Most of us have at least one device in our homes that guards our safety and, at the same time, depends on radioactivity to operate properly. This device is a smoke detector.
A typical smoke detector contains an electric circuit that includes two metal plates about 1 cm apart. A battery in the circuit creates a voltage between the plates. Next to the plates is a small disk containing a tiny amount (∼0.0002 g) of the radioactive element americium. The radioactivity of americium ionizes the air between the plates, causing a tiny current to constantly flow between them. (This constant drain on the battery explains why the batteries in smoke detectors should be replaced regularly, whether the alarm has been triggered or not.) When particles of smoke from a fire enter the smoke detector, they interfere with the ions between the metal plates, interrupting the flow of current. When the current drops beneath a set value, another circuit triggers a loud alarm, warning of the possible presence of fire.
Smoke Detector.
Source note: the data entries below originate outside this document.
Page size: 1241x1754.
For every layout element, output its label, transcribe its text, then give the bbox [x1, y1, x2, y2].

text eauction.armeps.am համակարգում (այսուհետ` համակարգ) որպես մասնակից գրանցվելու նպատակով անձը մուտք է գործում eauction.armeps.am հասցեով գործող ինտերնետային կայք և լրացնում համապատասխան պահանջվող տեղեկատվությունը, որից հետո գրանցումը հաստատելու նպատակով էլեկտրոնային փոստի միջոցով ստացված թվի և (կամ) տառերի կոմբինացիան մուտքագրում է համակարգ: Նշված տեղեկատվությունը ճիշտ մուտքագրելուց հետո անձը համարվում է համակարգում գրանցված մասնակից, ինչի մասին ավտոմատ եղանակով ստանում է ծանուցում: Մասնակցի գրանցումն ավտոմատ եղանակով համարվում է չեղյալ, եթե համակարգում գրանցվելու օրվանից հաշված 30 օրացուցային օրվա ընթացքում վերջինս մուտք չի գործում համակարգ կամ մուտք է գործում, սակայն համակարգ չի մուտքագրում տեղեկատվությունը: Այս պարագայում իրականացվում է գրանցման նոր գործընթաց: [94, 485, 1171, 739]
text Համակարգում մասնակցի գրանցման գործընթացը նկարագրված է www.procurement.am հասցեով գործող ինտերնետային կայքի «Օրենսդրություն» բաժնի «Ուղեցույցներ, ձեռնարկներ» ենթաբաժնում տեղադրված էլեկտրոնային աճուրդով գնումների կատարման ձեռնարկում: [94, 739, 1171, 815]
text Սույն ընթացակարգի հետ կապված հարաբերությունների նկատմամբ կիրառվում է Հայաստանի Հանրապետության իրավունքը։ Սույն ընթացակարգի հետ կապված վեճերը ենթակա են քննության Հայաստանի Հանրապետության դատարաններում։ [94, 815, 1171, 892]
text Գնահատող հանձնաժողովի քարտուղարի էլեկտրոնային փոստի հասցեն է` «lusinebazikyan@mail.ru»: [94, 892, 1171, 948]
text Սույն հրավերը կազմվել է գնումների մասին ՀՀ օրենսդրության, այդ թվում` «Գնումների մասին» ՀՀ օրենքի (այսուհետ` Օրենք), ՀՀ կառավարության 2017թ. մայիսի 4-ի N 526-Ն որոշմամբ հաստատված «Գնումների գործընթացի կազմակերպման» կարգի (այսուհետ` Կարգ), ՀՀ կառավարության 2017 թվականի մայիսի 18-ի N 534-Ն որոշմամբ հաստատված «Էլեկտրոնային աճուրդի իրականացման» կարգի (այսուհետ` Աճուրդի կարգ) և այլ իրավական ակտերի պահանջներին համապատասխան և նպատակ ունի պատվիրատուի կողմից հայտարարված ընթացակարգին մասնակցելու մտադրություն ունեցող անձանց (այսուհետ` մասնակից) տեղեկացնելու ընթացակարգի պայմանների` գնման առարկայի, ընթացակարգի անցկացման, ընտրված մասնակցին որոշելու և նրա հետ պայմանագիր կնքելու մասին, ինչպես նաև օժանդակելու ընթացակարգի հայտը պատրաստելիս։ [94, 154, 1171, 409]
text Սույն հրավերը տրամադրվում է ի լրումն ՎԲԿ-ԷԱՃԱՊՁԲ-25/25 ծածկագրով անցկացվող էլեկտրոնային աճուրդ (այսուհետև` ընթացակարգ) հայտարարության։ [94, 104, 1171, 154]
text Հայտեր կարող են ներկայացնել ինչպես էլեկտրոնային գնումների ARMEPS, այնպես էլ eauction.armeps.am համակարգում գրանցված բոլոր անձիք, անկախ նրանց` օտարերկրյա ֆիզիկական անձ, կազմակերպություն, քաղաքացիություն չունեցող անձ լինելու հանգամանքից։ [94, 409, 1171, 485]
Image used with permission (CC SA -BY 3.0; Tumi-1983).
Although radioactive, the americium in a smoke detector is embedded in plastic and is not harmful unless the plastic package is taken apart, which is unlikely. Although many people have an unfounded fear of radioactivity, smoke detectors save thousands of lives every year. Many people think of nuclear chemistry in connection with the nuclear power industry and atomic bombs but do not realize that most smoke detectors rely on nuclear chemistry and save countless lives every year. The applications of nuclear chemistry may be more widespread than you think.